Conclusibilidade; 3. Escolha de um gênero discursivo . É neste texto também que Bakhtin afirma
que “o desconhecimento da natureza do enunciado e a relação diferente com as peculiaridades
das diversidades de gêneros do discurso em qualquer campo de investigação linguística
redundam em formalismo e em uma abstração exagerada, deformam a historicidade da
investigação, debilitam as relações da língua com a vida”.
Ideologia
Para Bakhtin, a ideologia é social e se constrói em todas as esferas das interações: “A ideologia
não pode derivar da consciência, como pretendem o idealismo e o positivismo psicologista, pois a
consciência adquire forma e existência nos signos criados por um grupo organizado no curso de
suas relações sociais”. Reforçando esse entendimento, a ideologia poderia caracterizar-se, na
perspectiva bakhtiniana, como a expressão, a organização e a regulação das relações histórico-
materiais dos homens. Seguindo esta linha de raciocínio, também pode-se ver ideologia como
uma representação. Isso porque se dá na/pela linguagem . Precisa dela para poder manifestar-se e
essa é caracterizadamente representativa (simbólica) e constituída por signos ideológicos. Isso
significa que esses signos não só denominam um ser no mundo, mas também fazem referência a
uma outra realidade fora da imediata. Para Bakhtin, “tudo que é ideológico possui um significado
e remete a algo situado fora de si mesmo”. Por ser ideológico, o signo comporta as crenças, os
sonhos, as visões de mundo, os modos de interpretar a realidade, etc. Se o signo não fosse
também ideológico, nada disso poderia ser identificado nele. O signo carrega, em sua
constituição, numa face, uma oficialidade que o faz pertencer a determinado sistema ideológico e,
na outra, uma necessidade de reorganização a partir do contato desse signo nas relações
cotidianas travadas pelos sujeitos . A ideologia é essa dupla face que faz com que o signo se
mantenha na história e também se transforme na interação verbal. Podemos definir a ideologia ,
portanto, como um conjunto de valores e de ideias que se constitui através da interação verbal de
diferentes sujeitos pertencentes a diferentes grupos socialmente organizados na história concreta.
Palavra
Na teoria bakhtiniana, a palavra é um fenômeno ideológico por excelência. Relaciona-se,
portanto, diretamente com a realidade, quando se transmuta em signo e adquire significação. Em
Bakhtin, a palavra se posiciona sempre na relação eu-outro. Ele explica que, no início, trata-se de
palavra interior, quando se relaciona diretamente com o psiquismo , concretizando-se como a
base da vida interior. Depois, a palavra ganha um caráter refratário, inserida no seio social como
uma palavra exterior, caracterizando e permeando as diferentes formas de interação verbal. Por
meio da interação contínua, da realidade concreta, a palavra assume sentido ideológico enquanto
enunciado e não como parte da língua sistêmica. Com isso, no jogo social, carrega consigo uma
expressividade entonativa – classificada como um ato ativo, contendo uma ubiquidade social.

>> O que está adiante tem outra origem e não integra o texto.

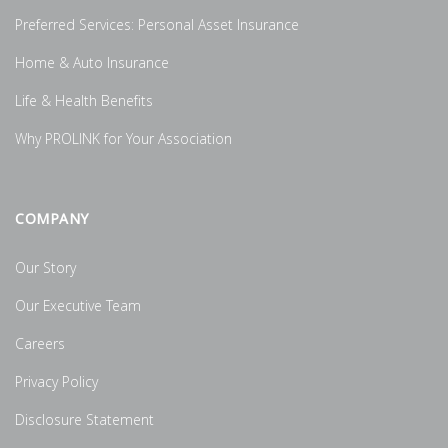
Preferred Services: Personal Asset Insurance
Home & Auto Insurance
Life & Health Benefits
Why PROLINK for Your Association
COMPANY
Our Story
Our Executive Team
Careers
Privacy Policy
Disclosure Statement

Assim, a palavra é o elemento essencial para acompanhar e constituir a concepção ideológica,
enquanto material semiótico da vida interior e eternamente presente no ato de compreender.
Logo, por estar diretamente envolvida nas relações humanas, é o indicador mais sensível das
transformações sociais, contendo em si as lentas acumulações que ainda não ganharam
visibilidade ideológica, mas que já existem.
Obs.: os conceitos tal com serão apresentados nessa fala foram retirados do livro Palavras e
contrapalavras: glossariando conceitos, categorias e noções de Bakhtin. Produzido pelo Grupo
de Estudos de Gêneros do Discurso da Universidade Federal de São Carlos.